В общем, бессемейный, бездетный, бездомный и, к тому же, совершенно безвредный, с житейской точки зрения аспирант Игорь Плавский оказался как нельзя кстати.
Старухи знали его с детства. В этом доме для него всегда был установлен свой особый этикет — сперва мальчика долго пытали разговорами о плохом и хорошем, а потом обязательно давали несколько конфет из громадной, хрустальной вазы на длиной ноге. Эти разговоры Игорь расценивал как тест на светскую благонадежность. Пригодилось. Теперь он расхаживал по комнатам в тапочках и в ратиновом халате, курил неприкосновенную профессорскую трубку и внимал тому, как старый тополь тихо просится веткой в окно четвертого этажа.
В этом сказочном приобретении была только одна неприятность. Внешняя. С ней Игорь столкнулся в первый же вечер. Его буквально вышибла из дверей подъезда выходившая на улицу шумная компания. Выпихнули, и все. Игорь налетел взглядом на одного из молодцов. Другие просто не обратили на него внимания. А этот обратил… Стальной взгляд. Удивительно волевой. Так мог смотреть только хозяин . Игорь никогда не умел так расправляться взглядом с людьми. Его самого буквально сложило пополам. Это могло бы остаться всего лишь мелким, досадным происшествием, какими напичкана наша повседневность, и не более того, если бы чутье не подсказало новому хозяину профессорской квартиры, что его заметили . Заметили безжалостно и вовсе не равнодушно.
Во дворе бренчала гитара. Она пыталась изобразить душевную тоску при неразделенной любви. Тоска получалась визглявой и грамматически не совпадающей с русским языком. «Уголовно не наказуемо!» — почему-то подумал Игорь. И тут закричала девчонка. Игорь подошел к окну. Внизу двое парней тянули ее за руки.
Подонки! — кричала девушка. — Отпустите меня!

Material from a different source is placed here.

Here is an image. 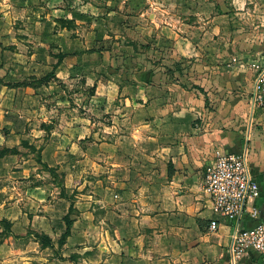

Должно быть, это была просто прохожая. Она вырвалась и под дружный смех дворовой компании заспешила прочь.
У подъезда остановилась «Волга». Из машины вышел какой-то пижон. Сложив пальцы рогаткой, он свистнул разгулявшейся молоди. Гитара тут же успокоилась.
Едем в парк Горького. Давай, живо!
Весь разгуляй набился в машину. Последней пропихнули гитару. Пижон стоял облокотясь на капот и докуривал папиросу. Вот он метнул окурок, поднял голову, и Игорь узнал его. Да, это был тот, «хозяин». С набриолиненным пробором и баками под Элвиса Престли. Хлопнула водительская дверца, и «Волга» откатила от подъезда.
«Черный Ритвер», — сказал сам себе Игорь. Где он слышал это имя? Не важно. Тот, внизу — Черный Ритвер…
Пришла медсестра. Сперва — утренний градусник. Порцию пенициллина потом. Градусники по утрам здесь ставят всем. Это как контрольный замер. Или показания приборов, которые снимают ежедневно, в одно и то же время.
Игорь вспомнил своего школьного физика. Слово «градусник» вызывало у того устойчивую, аллергическую реакцию.
«Термометр»! — шипел он языком удава, вперивая немигающий взгляд в бестолковую жертву.